И – патетический ответ сочного баритона:
– Всегда!
– Как это странно!
Я покатился со смеху: уж очень комичен был контраст. Комиссаржевская ужасно обиделась. Волошин нисколько. Его было очень трудно обидеть, по крайней мере, обидой реальной.
Но однажды он дрался на дуэли с Гумилевым – за насмешки Гумилева над его фантастической влюбленностью в фантастическую графиню Черубину де Габриак. Такой графини никогда не бывало на свете, но под этим звонким псевдонимом, ловким кокетством по телефону, перемутила и перевлюбила в себя сотрудников «Аполлона» лукавая литературная авантюристка, к слову сказать, оказавшаяся, когда ее обличили, на редкость безобразною лицом. И вот из-за этакой-то «незнакомки-невидимки» стрелялись два поэта! Правда, уж и дуэль была! Над калошей, забытой на месте поединка которым-то из дуэлянтов, фельетонисты и юмористические листки потешались не один год.
Заочный роман с небывалой графиней – наилучший показатель основной черты в характере М. Волошина, я назову ее «воображательством». Он был честен, правдив, совершенно неспособен обманывать умышленно, лгать сознательно. Но в нем жила непреодолимая потребность «воображать» – и, совсем вразрез с его жизнерадостностью, воображать по преимуществу что-нибудь жуткое, сверхъестественное, мистическое. Воображал же он с такой силой и яркостью, что умел убеждать в реальности своих фантазий и иллюзий не только других, но и самого себя, что гораздо труднее. Как-то раз я попросил его показать мне «ночной Париж». Он очень серьезно отвечал, что его любимая ночная прогулка – на Иль де Жюиф[2].
– На Иль де Жюиф?
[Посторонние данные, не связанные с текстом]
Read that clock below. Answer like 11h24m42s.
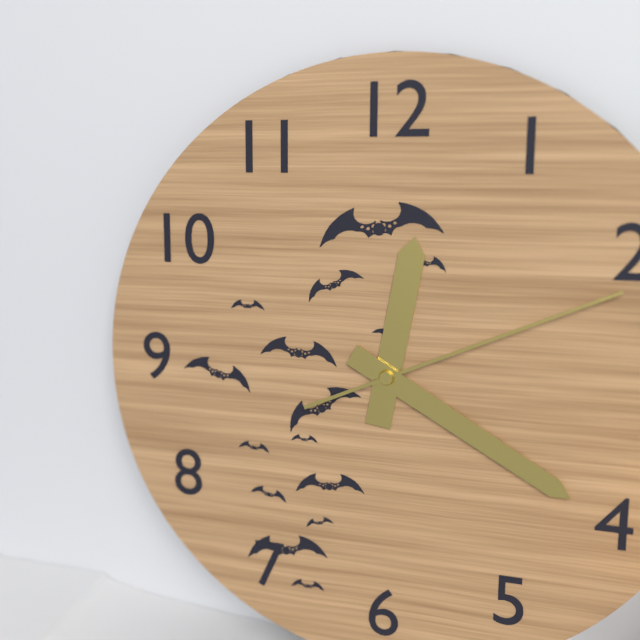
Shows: 12h20m11s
Да что же вы там делаете? На нем и днем-то ничего интересного нет.
– Я слушаю тамплиеров[3].
– Каких тамплиеров?
– Разве вы не знаете, что 11 марта 1314 года на Иль де Жюиф были сожжены гроссмейстер Жак де Малэ со всем капитулом ордена тамплиеров?
– Знаю, но что же из этого следует?
– В безмолвии ночей там слышны их голоса.
– Да ну?
– Помилуйте, это всем известно.
– И вы слышите?
– Слышу.
– С чем вас и поздравляю.
Обыкновенно «воображательство» Макса было невинно и даже занимательно: в обществе он был очень приятным человеком и рассказывал увлекательно. Но иногда его твердая вера в свои фантазии вводила людей, имевших с ним дело, в положения весьма щекотливые.
Умирала тогда в Париже Русская Высшая Школа Социальных наук, основанная M. M. Ковалевским. По отъезде его в Россию заведовал школою некоторое время я. Дела школы шли ужасно плохо, средств не было, профессора переругались, лекторов не хватало, слушатели злились. В этакое-то безвременье М. Волошин однажды предлагает мне прочитать лекцию на тему «Предвидения и предсказания Французской революции»[4]. Я обрадовался: тема как раз по нашей аудитории, которая по своему революционному настроению никакой истории и слушать не хотела, если в ней не было «предвидений и предсказаний» из революций прошлых для будущей революции в России… Я знал, что Волошин обстоятельно изучал эпоху, а что изложение будет блестящим, в том, при его таланте и прекрасном русском языке, какое же могло быть сомнение?
Ох, оно и вышло блестяще! Но – как Макс за этот блеск не был освистан или обработан как-нибудь еще хуже, я и сейчас недоумеваю.
Взобрался чудодей на кафедру и – перед двумя сотнями меньшевиков, большевиков и эсеров, сплошь овеянных духом «исторического материализма», – давай дерзновенно рассказывать… спиритические анекдоты, вроде видения Казота, – «бабьи басни», одна фантастичнее другой… В зале смех, перешептывание, язвительные возгласы. Я сижу, как на иголках, ежеминутно ожидая скандала. Однако Бог миловал; под конец Волошин ввернул свои красивые стихи «Народу русскому»[5], и ничего, сошло: за эффектный стихотворный финал ему даже похлопали. Но мне студенческий комитет устроил сцену, язвительно осведомляясь – какое отношение имеют подобные лекции к социальным наукам и намерен ли я допускать их впредь.